— WHAT THIS TASK INVOLVES —
Each line from the one containing "166,33 km • Angebote: 1 Prospekt" through the end of the entries below must be output exactly; no other line belongs.

(INPUT MATERIAL begins)

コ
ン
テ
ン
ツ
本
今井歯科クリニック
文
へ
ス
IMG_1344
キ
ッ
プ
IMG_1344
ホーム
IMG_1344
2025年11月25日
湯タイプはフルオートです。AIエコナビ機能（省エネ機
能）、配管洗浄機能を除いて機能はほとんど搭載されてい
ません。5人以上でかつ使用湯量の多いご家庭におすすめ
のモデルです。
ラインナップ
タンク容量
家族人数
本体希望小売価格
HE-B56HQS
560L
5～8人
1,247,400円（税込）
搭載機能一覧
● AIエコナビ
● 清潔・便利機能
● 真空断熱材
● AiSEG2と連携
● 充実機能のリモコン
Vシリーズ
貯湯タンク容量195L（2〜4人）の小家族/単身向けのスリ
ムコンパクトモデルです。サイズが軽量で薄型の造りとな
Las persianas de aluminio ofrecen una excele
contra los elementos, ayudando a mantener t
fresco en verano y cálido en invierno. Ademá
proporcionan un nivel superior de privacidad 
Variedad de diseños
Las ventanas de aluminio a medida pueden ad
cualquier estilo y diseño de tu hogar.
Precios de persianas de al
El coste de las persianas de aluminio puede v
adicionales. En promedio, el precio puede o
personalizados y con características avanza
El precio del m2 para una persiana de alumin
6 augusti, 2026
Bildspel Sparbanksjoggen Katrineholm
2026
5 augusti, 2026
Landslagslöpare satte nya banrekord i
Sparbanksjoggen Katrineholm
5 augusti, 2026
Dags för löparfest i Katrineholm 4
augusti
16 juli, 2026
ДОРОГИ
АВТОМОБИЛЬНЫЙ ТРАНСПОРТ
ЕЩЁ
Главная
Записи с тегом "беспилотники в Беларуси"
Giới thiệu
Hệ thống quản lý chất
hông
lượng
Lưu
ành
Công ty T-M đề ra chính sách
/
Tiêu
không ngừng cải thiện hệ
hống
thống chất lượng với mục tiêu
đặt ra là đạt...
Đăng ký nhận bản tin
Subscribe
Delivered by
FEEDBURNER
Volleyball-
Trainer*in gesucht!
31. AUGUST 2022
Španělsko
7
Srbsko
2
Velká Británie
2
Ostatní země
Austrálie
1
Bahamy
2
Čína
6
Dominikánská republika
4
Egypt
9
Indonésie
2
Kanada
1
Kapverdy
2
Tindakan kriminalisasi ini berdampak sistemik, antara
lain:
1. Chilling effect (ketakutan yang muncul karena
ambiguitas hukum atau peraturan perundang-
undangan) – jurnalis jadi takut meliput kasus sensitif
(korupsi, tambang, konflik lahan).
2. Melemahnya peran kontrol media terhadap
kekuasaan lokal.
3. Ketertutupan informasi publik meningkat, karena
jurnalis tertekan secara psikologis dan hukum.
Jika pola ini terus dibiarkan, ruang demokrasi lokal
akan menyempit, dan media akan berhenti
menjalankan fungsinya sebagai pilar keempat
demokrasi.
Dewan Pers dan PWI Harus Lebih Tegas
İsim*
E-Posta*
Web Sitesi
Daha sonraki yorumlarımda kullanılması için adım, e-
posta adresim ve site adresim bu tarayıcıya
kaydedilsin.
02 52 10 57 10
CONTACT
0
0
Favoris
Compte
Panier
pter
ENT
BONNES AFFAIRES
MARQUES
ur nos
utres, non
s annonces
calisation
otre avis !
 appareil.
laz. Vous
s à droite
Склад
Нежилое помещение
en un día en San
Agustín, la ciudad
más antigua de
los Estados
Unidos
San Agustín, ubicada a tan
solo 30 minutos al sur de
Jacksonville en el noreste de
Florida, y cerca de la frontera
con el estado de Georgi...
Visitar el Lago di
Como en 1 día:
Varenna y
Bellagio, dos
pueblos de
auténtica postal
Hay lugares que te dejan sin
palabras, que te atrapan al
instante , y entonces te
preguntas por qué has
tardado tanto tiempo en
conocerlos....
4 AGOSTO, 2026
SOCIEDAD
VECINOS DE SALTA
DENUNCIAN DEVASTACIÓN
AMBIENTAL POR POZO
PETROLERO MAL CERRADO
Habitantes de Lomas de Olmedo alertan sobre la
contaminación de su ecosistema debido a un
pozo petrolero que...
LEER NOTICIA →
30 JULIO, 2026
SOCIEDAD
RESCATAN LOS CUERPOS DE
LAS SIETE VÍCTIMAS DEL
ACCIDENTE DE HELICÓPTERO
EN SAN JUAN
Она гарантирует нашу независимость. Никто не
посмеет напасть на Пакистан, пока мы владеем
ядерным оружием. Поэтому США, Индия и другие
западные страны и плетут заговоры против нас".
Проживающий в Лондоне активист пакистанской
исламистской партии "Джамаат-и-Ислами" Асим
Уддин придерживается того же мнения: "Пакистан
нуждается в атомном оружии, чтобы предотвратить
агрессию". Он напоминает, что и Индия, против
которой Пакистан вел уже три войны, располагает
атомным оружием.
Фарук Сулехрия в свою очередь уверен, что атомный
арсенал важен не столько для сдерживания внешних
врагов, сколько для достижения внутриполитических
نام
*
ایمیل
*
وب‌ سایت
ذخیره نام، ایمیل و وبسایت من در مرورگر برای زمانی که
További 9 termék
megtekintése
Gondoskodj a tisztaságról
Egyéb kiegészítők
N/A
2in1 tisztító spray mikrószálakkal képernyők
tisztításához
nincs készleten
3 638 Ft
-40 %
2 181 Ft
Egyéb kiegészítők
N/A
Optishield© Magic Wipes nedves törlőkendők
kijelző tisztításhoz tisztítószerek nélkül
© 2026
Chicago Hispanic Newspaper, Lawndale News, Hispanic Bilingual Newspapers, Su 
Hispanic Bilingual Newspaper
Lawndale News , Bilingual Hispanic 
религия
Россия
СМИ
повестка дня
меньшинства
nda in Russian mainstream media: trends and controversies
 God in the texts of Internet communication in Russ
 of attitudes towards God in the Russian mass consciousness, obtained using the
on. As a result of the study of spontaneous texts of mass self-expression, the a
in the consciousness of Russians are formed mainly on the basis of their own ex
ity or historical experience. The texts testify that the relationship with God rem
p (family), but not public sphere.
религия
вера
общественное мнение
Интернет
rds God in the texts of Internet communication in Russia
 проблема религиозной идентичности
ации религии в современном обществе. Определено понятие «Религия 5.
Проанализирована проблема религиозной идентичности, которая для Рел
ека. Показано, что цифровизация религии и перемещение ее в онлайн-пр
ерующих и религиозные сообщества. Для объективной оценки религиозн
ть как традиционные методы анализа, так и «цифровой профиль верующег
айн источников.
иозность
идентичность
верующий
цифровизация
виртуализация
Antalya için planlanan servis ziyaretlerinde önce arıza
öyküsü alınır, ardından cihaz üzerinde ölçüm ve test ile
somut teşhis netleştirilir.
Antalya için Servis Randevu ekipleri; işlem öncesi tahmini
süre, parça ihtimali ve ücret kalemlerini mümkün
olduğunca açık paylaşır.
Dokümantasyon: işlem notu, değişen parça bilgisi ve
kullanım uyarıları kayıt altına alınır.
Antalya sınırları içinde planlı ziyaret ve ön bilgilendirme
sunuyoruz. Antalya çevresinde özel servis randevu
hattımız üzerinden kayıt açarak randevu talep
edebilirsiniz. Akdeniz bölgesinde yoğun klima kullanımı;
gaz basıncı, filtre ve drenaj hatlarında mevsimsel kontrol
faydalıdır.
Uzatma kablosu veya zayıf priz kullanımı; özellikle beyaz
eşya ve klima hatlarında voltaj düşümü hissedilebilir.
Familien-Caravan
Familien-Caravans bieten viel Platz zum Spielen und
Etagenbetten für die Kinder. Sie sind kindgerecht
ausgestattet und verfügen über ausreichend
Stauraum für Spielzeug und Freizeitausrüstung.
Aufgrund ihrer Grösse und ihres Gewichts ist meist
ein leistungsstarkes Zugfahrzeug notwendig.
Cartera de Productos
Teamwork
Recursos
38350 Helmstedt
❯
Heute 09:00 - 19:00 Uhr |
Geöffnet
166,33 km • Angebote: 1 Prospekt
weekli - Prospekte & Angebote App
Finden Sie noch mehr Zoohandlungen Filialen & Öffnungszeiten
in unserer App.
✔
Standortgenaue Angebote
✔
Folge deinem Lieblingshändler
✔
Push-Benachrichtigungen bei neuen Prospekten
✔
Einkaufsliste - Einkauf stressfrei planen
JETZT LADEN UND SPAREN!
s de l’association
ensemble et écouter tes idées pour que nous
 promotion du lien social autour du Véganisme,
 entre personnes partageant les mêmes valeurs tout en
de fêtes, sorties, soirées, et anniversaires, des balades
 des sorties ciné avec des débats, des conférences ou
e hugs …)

(INPUT MATERIAL ends)

— ANSWER TO THE PROBLEM —
166,33 km • Angebote: 1 Prospekt
weekli - Prospekte & Angebote App
Finden Sie noch mehr Zoohandlungen Filialen & Öffnungszeiten
in unserer App.
✔
Standortgenaue Angebote
✔
Folge deinem Lieblingshändler
✔
Push-Benachrichtigungen bei neuen Prospekten
✔
Einkaufsliste - Einkauf stressfrei planen
JETZT LADEN UND SPAREN!
s de l’association
ensemble et écouter tes idées pour que nous
 promotion du lien social autour du Véganisme,
 entre personnes partageant les mêmes valeurs tout en
de fêtes, sorties, soirées, et anniversaires, des balades
 des sorties ciné avec des débats, des conférences ou
e hugs …)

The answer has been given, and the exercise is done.